After serving as the driving force for a blistering market rise in 2023 and 2024, the so-called Magnificent Seven — that’d be Alphabet, Amazon, Apple, Meta, Microsoft, Nvidia, and Tesla — have taken an epic stumble in 2025, shedding some $2 trillion in market value. In fact, the once mighty cohort is now trading at levels not seen since ChatGPT kicked off an AI frenzy. So the question remains: Can the Magnificent Seven ride again?
How Low Can You Go?
Between the DeepSeek moment, trade war uncertainty, and the threat of stagflation, there’s no shortage of reasons for the Mag 7’s tumble. And yet, not all the members’ falls from grace are equal. Microsoft has technically been the best of them, with share prices skidding by “only” 12% so far this year (still worse than the S&P 500’s roughly 10% slide). Tesla, meanwhile, facing weakening demand for its electric vehicles (while Chinese competitor BYD makes major breakthroughs), is the least magnificent among them.

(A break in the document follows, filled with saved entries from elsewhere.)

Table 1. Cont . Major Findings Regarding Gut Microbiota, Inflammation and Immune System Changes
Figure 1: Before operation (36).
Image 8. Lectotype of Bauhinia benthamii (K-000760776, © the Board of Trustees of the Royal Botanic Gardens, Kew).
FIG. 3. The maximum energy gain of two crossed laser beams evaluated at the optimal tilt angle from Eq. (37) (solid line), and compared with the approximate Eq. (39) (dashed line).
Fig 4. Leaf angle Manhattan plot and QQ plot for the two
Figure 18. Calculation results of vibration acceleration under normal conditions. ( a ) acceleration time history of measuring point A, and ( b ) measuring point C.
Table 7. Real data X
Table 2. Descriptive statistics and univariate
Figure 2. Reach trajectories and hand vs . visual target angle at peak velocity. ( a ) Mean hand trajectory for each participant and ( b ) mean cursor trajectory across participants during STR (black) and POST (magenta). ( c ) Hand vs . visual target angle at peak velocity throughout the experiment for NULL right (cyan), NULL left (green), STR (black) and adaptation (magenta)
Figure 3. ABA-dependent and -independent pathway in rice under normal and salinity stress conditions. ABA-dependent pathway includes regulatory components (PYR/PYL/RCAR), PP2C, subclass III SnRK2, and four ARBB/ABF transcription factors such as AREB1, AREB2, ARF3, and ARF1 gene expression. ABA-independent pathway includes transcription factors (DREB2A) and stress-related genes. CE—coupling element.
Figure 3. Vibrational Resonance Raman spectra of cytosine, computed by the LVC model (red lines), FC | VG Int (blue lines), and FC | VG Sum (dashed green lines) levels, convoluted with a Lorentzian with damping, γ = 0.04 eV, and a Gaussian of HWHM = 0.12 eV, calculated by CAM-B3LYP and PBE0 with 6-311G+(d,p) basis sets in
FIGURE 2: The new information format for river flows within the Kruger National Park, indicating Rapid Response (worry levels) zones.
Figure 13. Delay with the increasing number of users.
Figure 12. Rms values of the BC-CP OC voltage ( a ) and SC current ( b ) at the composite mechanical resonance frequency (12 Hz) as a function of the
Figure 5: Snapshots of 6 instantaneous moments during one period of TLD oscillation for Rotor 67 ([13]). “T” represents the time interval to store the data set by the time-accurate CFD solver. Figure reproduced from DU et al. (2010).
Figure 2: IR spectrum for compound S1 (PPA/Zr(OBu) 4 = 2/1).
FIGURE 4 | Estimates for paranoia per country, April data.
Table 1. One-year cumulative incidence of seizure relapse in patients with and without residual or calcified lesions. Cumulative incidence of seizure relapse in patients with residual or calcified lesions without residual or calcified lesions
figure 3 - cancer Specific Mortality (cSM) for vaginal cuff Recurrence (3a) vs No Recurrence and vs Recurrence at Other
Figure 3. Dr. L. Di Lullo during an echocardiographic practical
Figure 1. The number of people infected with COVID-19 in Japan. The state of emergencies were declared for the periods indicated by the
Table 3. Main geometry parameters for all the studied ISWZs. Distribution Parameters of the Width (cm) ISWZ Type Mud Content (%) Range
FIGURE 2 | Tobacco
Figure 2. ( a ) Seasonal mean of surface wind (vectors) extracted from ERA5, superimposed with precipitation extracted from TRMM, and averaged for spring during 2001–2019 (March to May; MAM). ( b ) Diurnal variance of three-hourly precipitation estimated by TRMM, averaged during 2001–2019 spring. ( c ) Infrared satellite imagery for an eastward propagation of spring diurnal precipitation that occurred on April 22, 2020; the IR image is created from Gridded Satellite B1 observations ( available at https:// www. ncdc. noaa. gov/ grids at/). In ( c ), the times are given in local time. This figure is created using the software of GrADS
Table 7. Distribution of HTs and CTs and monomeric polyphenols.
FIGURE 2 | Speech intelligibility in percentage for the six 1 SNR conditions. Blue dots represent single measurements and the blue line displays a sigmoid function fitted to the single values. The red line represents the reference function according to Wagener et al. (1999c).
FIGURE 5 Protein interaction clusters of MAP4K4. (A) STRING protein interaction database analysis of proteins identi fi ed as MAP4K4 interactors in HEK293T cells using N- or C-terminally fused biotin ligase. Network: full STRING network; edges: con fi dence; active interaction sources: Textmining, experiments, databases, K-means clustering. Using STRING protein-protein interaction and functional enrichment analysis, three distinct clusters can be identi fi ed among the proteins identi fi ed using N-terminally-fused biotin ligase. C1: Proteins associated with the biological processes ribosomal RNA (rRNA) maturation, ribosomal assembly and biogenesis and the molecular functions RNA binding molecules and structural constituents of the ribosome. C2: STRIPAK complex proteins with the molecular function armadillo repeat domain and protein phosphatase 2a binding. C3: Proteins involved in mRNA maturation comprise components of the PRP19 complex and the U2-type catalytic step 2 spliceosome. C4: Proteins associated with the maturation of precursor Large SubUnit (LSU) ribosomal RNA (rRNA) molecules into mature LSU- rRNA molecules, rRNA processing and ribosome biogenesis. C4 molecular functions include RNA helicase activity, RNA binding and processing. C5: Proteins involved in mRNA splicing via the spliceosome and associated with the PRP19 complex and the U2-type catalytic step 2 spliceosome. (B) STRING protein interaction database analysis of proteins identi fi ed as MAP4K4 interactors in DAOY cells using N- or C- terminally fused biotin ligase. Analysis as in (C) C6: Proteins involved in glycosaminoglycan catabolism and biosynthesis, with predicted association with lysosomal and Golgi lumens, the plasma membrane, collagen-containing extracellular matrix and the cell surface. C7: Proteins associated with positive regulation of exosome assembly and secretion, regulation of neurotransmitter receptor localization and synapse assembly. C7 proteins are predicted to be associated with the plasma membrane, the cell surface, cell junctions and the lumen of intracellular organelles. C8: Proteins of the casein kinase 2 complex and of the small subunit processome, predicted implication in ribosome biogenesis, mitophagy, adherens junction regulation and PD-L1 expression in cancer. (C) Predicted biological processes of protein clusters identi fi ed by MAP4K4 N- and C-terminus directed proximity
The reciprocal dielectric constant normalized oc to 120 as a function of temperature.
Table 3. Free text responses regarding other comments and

Tesla’s share price has tumbled 36% year-to-date and nearly 50% since a December high. Crucially, its price-to-earnings ratio now sits at around 118x, compared with just about 35x at the end of 2022 (the start of the AI frenzy) and 70x at the end of 2023. Sans Meta, every other member of the group is trading below its pre-ChatGPT price-to-earnings ratio. Meta is trading at a somewhat more conservative 22x ratio, above its pre-ChatGPT level but roughly in line with the rest of the class).
Which may be why, moving forward, some investors don’t see the group as moving in unison:
- “I would say it’s more like the Mag Five for us,” Siebert Financial investment chief Mark Malek told CNBC last week, noting that Tesla and Apple are the two to be left out for now.
- “As a stock picker, I would actually go one by one… There are opportunities,” Nelson Yu, head of equities at AllianceBernstein, told CNBC.
Seven’s a Crowd: Need more evidence of the group’s waning importance? In a Bank of America survey last week, fund managers flagged gold — which has surged in value so far this year — as the most crowded trade on Wall Street. It’s the first time in two years that managers named an asset other than the Magnificent 7 as the most crowded trade.